Inquest hears Thunder Bay jail crowded, understaffed when Indigenous artist died


Moses Beaver was a renowned Oji-Cree artist who died in 2017. Photo: National Film Board

A Thunder Bay jail was understaffed and overcrowded with inmates when a renowned Indigenous artist died there in 2017, a senior officer at the facility told an inquest on Friday.

Moses Beaver, of Nibinamik First Nation, was found unresponsive in his cell in February 2017 before being taken to the Thunder Bay Regional Health Sciences Centre, where he was pronounced dead.

An inquest into the 56-year-old’s death began earlier this month and could make recommendations that include ways to improve mental health services in Thunder Bay’s jail and across remote First Nations.
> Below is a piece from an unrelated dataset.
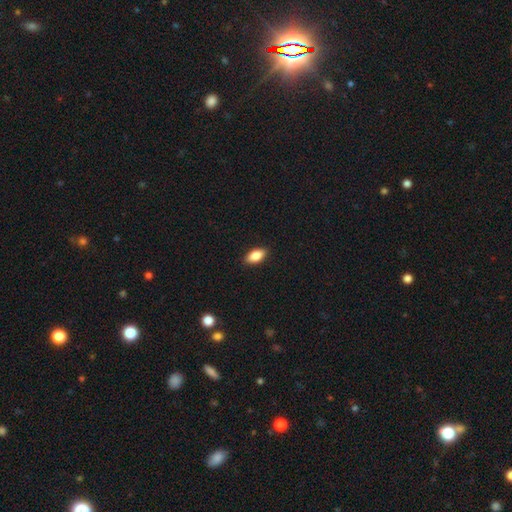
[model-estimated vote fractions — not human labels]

Staff Sgt. Mark Dyrland, who works at the Thunder Bay jail, said the facility was understaffed around 2017, with only a few employees running the entire jail on some days.
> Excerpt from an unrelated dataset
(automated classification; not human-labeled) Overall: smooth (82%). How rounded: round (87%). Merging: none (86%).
Dyrland said as a supervisor, he had to serve meals to inmates and collect dishes at times so other staff members could take a break.

“It was a struggle,” he said.

“There were days that you would be running the entire institution with five staff.”

The number of inmates at the facility had been increasing and reached more than 200 inmates by 2016, he said.

The inquest jury has heard that the death of Beaver, who had mental health issues and sought help, was attributed to hanging.

The coroner’s counsel, Robert Kozak, told the jury earlier that approximately 32 witnesses will be called during the 20-day inquest, including jail staff, police officers, Beaver’s loved ones, health experts and community members.